§ **Exercise requirements**:
Beginning with the first line below, output every record verbatim and leave out the images.

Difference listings
-- -- --

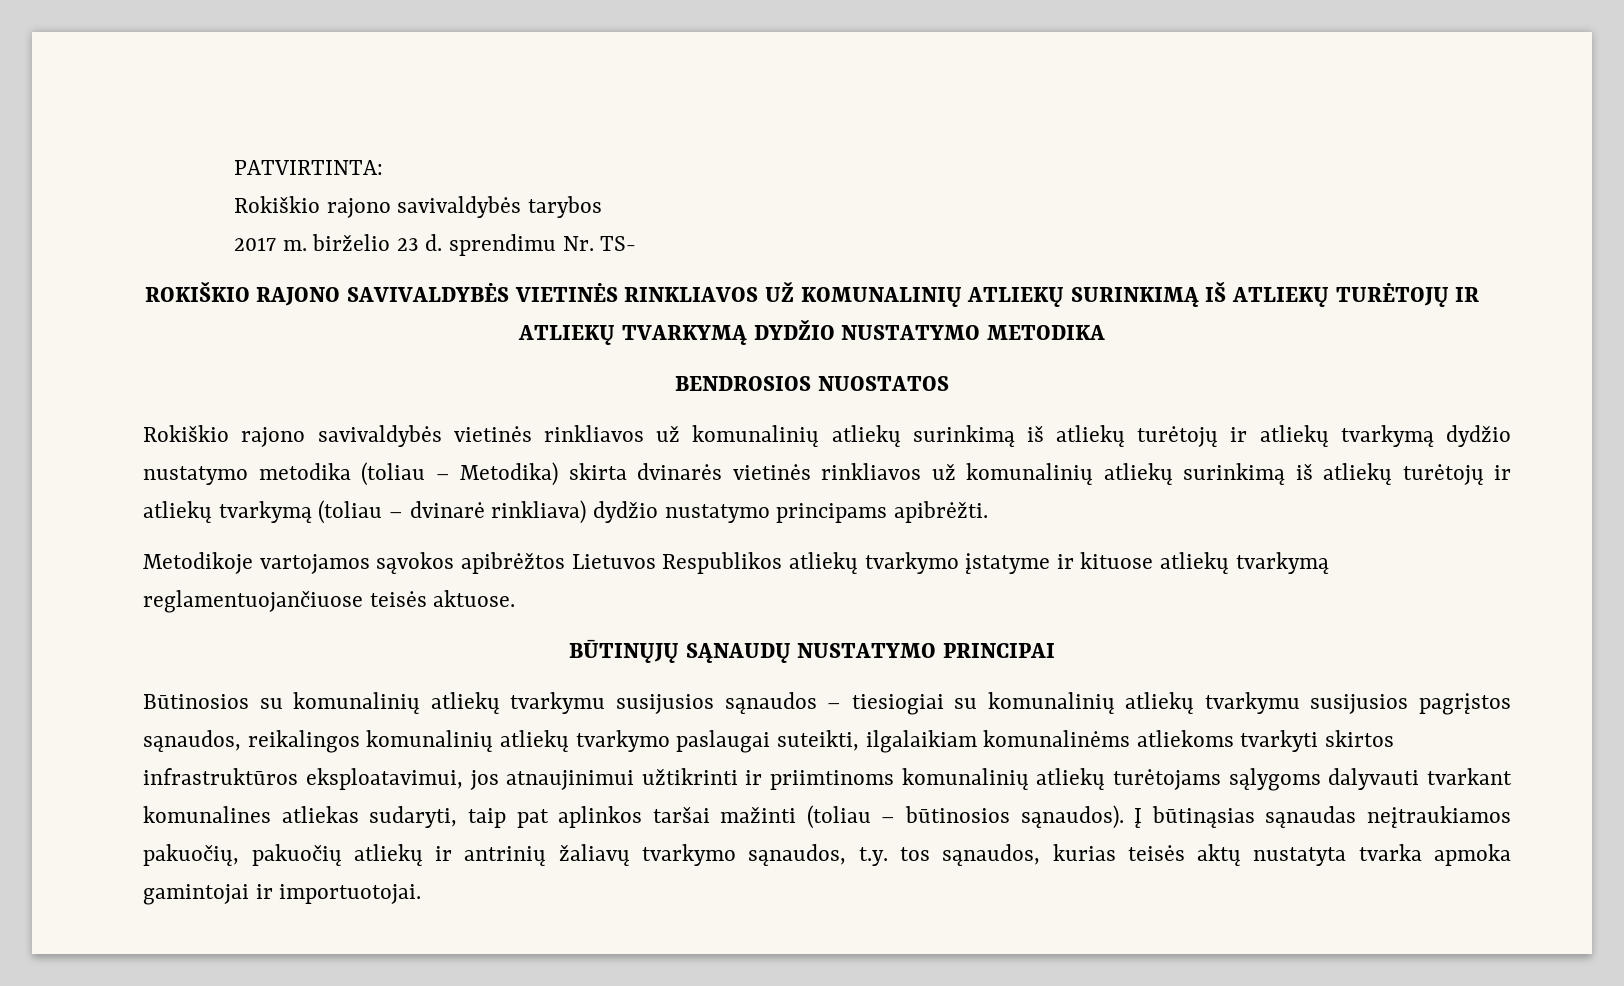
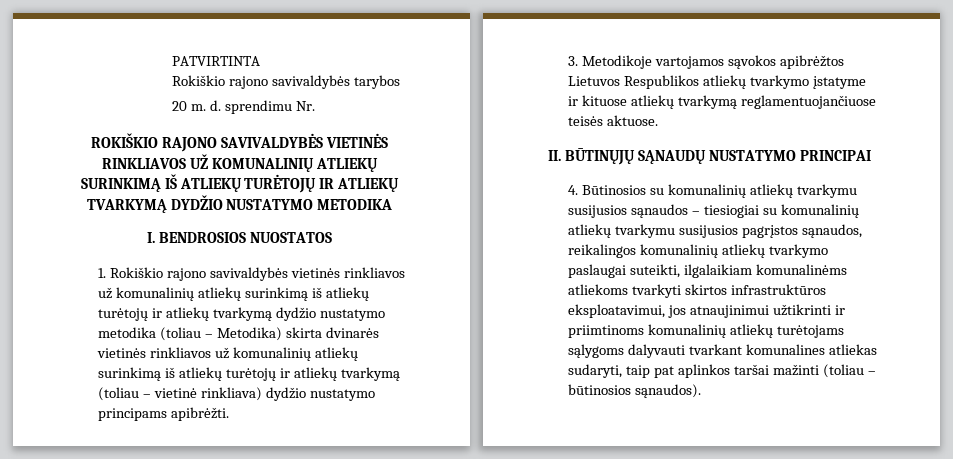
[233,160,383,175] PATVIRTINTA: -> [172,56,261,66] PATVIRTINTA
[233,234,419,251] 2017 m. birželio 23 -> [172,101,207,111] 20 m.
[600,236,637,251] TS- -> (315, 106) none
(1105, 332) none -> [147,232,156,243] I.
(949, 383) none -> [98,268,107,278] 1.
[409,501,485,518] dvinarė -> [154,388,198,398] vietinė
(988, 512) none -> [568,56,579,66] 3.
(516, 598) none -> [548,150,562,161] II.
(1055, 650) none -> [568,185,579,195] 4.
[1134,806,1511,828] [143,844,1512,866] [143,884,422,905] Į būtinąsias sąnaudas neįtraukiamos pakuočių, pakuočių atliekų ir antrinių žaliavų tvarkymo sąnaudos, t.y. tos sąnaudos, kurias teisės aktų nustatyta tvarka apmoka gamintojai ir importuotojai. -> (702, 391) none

-- -- --

§ **The completed task**:
[233,160,383,175] PATVIRTINTA: -> [172,56,261,66] PATVIRTINTA
[233,234,419,251] 2017 m. birželio 23 -> [172,101,207,111] 20 m.
[600,236,637,251] TS- -> (315, 106) none
(1105, 332) none -> [147,232,156,243] I.
(949, 383) none -> [98,268,107,278] 1.
[409,501,485,518] dvinarė -> [154,388,198,398] vietinė
(988, 512) none -> [568,56,579,66] 3.
(516, 598) none -> [548,150,562,161] II.
(1055, 650) none -> [568,185,579,195] 4.
[1134,806,1511,828] [143,844,1512,866] [143,884,422,905] Į būtinąsias sąnaudas neįtraukiamos pakuočių, pakuočių atliekų ir antrinių žaliavų tvarkymo sąnaudos, t.y. tos sąnaudos, kurias teisės aktų nustatyta tvarka apmoka gamintojai ir importuotojai. -> (702, 391) none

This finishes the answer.